Norman Corwin puts his skills to work at the Little Red Hen
Walking through the rows of plants at the Little Red Hen garden center, a nonprofit nursery at the corner of Eighth and Wall streets whose earnings go to help disabled people, Norman Corwin stopped to touch a whip of a maple tree that had shed most of its leaves. He gently touched the pencil-thin trunk and leaned in to take a closer look. The buds were healthy, and he was sure it was going to make it through the winter.
A voice from behind him exclaimed, “Norman!” Out of the plants came a young woman with hands covered in soil who was obviously happy to see him. She wrapped her arms around Corwin, they shared a warm embrace, and then just as quickly she disappeared back into the plants. Corwin wore a great smile from the exchange.
Corwin, who is 77 and says he’s “enjoying every year of it,” came to Chico 52 years ago, attended art school and went into the clothing business. He’s officially retired from the family business, Corwin Bridal and Tuxedo, but he still spends time fixing things in the downtown store. He currently has plans to paint the ceiling. “I painted the ceiling 20 years ago,” he said with a laugh, so it is time to paint it again.
Teresa Wolk, executive director at the Little Red Hen, said Corwin has been volunteering for the nursery since they started up and is always stopping in and asking what they need. “Everyone really likes him,” she said, “He’s really a gentle soul and eloquent man.”

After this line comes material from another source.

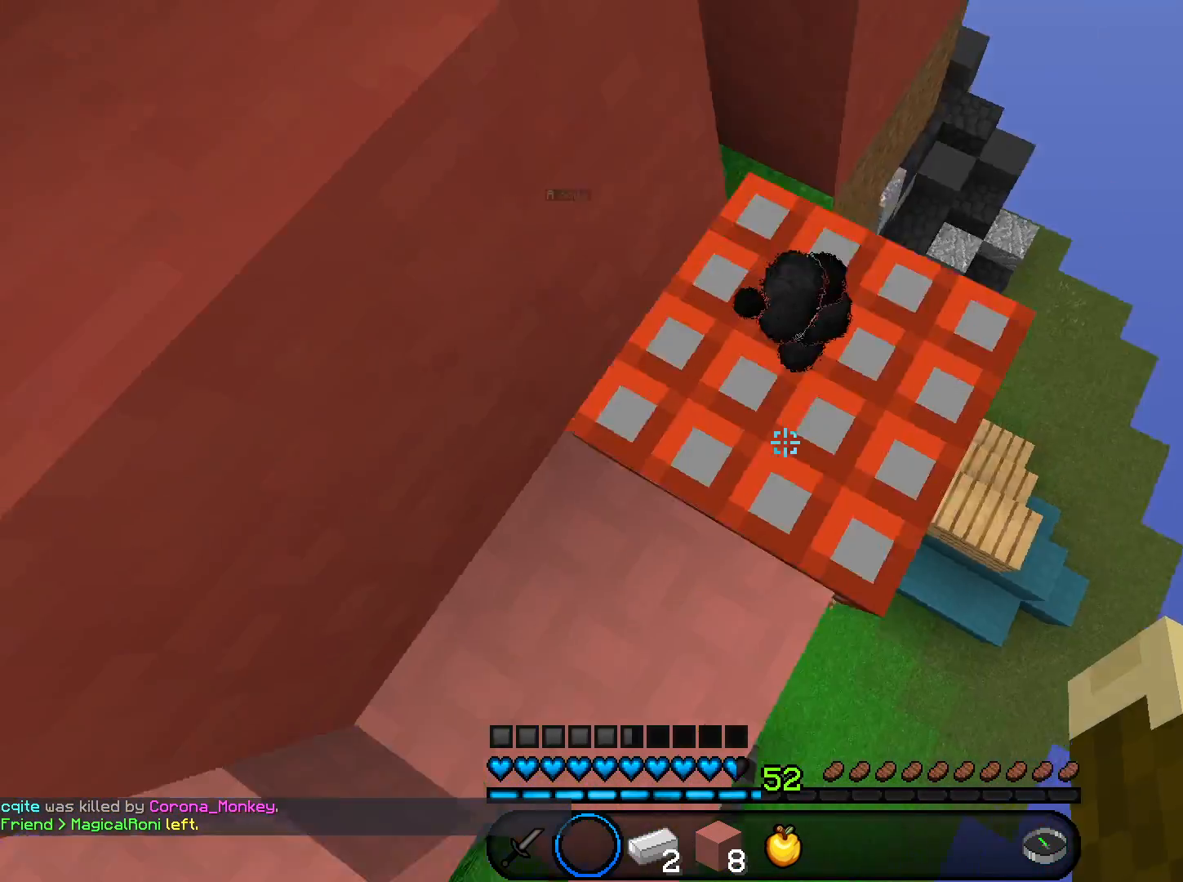
{"keys": [], "mouse": [], "events": [[34, "w", "up"], [67, "a", "up"]]}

A tour of the facilities of Little Red Hen is a tour of Corwin’s handiwork. Near the entrance are some plant displays that he built; farther along is the prefab garden shed that he helped to insulate; and in the office is a great stainless-steel-topped desk that Corwin built.
Corwin tends to downplay the idea that he was doing anything out of the ordinary and often points out that he doesn’t work alone. “A lot of other people help,” he said. “They don’t put their name on it, they just do it.”
Working in the clothing business is what got him started building displays years ago. He’d see a display in a catalog for $500 or $1,000 and think to himself, “I can build that for less.”
Speaking matter-of-factly about constructing the plant displays at the Little Red Hen, he said, “My business was really display, promotion and merchandising, so I built some fixtures that I thought would help them sell plants.”
Dora Corwin bubbled with enthusiasm while talking about her father-in-law. She was quick to point out what a skilled builder he is and how he’s done so much for the community. She brought up the story of the Hmong strawberry stand that was burned down by arsonists in 2002. Norman was instrumental in organizing his Jewish congregation to rebuild the structure.
As for his motivation, he said he does it “because it’s the right thing.” He sees a need and is glad to be able to help. “It is good to not just think of yourself, and actually it is satisfying for me,” he went on. “It is a good way to meet people and do a good thing.”